▸ **Exercise aim**
Find each line in the records below that contains the word "taux", and copy it out.

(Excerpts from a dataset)
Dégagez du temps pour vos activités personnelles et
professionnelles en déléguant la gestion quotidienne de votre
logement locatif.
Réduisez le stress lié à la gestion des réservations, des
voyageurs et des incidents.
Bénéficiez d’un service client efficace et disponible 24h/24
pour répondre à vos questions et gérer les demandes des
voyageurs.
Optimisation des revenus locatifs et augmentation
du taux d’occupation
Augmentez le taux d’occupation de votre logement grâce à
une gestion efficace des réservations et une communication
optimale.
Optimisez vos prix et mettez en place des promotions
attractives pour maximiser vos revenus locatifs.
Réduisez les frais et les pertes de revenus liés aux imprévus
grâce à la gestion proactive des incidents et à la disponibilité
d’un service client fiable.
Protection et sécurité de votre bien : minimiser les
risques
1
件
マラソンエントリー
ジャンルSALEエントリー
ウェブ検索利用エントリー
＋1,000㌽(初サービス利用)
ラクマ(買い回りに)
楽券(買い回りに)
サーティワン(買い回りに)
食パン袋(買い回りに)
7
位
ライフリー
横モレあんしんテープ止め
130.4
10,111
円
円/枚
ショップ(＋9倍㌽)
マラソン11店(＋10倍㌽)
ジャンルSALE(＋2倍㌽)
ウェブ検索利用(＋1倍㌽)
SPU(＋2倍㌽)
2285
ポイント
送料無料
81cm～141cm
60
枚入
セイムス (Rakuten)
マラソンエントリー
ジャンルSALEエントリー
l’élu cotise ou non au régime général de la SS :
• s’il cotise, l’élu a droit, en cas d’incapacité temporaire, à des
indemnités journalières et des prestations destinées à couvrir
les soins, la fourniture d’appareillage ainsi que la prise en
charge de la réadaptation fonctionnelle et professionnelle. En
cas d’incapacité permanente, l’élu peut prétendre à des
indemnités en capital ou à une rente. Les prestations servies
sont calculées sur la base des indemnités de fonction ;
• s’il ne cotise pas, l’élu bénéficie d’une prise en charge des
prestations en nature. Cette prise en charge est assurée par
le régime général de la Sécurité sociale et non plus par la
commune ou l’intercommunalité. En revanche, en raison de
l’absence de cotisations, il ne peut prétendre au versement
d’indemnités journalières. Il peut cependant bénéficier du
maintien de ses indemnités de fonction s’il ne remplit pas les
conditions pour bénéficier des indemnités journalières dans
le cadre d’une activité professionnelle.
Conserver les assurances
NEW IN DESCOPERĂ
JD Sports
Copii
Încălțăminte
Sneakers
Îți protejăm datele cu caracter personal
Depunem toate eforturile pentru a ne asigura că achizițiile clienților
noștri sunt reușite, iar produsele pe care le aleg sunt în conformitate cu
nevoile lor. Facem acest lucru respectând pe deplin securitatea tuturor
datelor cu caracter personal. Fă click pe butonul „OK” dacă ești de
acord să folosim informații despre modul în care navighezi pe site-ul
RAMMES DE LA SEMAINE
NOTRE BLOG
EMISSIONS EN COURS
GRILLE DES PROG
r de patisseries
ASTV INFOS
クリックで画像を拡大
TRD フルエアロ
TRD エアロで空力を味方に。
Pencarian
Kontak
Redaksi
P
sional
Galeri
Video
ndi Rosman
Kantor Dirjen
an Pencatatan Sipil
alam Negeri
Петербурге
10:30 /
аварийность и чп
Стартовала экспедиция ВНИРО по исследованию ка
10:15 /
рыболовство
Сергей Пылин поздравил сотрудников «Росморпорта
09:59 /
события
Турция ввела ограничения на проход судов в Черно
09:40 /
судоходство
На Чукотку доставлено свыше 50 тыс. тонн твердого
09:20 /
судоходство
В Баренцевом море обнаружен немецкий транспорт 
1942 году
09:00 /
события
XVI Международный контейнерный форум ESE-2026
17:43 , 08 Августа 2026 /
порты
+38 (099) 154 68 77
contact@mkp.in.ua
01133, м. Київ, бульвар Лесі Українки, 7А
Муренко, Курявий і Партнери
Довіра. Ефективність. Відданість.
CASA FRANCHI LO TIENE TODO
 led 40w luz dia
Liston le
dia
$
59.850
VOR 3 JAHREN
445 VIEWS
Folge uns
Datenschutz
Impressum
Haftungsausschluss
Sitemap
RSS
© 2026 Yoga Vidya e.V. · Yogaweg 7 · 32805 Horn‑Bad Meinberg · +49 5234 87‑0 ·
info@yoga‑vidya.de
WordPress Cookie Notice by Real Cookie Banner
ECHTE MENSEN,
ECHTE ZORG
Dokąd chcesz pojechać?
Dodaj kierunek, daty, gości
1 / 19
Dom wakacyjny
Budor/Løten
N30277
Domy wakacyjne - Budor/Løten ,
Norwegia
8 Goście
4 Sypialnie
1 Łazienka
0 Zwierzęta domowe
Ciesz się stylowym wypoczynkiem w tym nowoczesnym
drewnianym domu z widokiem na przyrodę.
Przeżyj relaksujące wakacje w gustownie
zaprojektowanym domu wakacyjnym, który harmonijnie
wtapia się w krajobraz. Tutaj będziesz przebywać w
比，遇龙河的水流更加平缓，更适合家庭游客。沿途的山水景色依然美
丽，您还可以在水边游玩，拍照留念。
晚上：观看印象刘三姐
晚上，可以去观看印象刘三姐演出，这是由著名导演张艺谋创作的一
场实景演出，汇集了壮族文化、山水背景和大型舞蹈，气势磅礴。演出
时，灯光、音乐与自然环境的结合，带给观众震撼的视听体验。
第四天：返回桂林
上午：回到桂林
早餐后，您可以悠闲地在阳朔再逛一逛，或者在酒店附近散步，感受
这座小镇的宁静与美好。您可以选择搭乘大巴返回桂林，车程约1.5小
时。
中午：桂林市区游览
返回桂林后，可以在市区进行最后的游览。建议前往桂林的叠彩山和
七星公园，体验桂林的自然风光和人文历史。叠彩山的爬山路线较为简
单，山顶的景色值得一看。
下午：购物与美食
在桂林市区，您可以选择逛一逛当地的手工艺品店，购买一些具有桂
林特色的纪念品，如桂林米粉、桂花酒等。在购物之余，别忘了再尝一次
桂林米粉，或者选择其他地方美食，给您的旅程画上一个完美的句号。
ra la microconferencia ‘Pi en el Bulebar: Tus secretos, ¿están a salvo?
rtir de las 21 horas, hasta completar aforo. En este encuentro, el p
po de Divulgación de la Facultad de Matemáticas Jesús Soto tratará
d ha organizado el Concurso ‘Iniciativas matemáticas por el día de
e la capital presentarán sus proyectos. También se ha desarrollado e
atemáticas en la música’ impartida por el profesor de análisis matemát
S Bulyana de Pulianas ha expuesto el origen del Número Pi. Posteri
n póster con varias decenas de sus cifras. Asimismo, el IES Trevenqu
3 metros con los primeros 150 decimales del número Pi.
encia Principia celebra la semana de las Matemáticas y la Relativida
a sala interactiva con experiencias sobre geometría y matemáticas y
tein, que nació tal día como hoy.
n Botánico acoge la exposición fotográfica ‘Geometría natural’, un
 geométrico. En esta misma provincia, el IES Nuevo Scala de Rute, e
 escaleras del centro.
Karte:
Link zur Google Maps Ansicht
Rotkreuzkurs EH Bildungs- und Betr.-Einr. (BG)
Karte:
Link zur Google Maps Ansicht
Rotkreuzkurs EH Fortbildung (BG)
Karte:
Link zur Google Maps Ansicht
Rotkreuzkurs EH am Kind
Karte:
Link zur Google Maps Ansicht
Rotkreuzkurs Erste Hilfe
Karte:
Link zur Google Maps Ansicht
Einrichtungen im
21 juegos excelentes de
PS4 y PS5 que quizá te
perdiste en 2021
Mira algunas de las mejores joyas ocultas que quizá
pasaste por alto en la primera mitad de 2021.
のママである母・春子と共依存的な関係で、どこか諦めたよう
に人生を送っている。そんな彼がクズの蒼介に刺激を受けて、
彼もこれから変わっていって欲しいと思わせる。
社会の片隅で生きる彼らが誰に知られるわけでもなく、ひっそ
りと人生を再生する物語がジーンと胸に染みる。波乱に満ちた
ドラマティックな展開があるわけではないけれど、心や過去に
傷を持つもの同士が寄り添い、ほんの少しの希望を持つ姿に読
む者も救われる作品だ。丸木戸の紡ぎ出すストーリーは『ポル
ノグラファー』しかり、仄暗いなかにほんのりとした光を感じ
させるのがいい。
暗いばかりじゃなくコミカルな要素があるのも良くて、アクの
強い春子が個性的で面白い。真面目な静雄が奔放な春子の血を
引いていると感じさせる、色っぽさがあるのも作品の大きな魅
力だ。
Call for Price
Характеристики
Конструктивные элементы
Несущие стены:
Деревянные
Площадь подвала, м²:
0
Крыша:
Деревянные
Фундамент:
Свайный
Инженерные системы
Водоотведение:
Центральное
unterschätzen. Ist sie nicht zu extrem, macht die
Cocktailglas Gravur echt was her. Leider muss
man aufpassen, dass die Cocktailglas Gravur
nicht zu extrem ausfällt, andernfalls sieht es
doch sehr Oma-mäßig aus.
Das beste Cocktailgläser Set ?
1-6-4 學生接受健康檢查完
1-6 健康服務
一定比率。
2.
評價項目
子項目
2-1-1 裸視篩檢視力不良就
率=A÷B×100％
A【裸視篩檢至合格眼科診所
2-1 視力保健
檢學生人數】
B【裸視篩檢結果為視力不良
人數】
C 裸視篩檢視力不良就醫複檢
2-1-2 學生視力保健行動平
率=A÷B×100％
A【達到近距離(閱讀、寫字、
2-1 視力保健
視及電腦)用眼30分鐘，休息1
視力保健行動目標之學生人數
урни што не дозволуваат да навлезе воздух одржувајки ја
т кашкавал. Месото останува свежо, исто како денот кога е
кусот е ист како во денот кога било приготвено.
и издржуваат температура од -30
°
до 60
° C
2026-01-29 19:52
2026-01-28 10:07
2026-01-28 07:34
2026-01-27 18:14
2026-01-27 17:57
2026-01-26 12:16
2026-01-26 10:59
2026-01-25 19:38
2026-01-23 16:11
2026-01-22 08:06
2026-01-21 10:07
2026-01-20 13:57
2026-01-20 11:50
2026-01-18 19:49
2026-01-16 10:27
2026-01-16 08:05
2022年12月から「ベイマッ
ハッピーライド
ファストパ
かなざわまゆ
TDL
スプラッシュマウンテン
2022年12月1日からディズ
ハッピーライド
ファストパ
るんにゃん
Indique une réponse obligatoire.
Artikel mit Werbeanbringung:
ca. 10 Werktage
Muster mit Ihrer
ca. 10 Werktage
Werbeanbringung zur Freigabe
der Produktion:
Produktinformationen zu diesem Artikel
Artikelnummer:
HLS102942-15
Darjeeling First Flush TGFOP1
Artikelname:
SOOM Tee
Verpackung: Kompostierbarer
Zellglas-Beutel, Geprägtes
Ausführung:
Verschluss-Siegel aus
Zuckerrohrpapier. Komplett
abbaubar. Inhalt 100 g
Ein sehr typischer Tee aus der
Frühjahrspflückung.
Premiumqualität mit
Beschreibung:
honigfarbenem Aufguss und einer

▸ **Written response**
du taux d’occupation
Augmentez le taux d’occupation de votre logement grâce à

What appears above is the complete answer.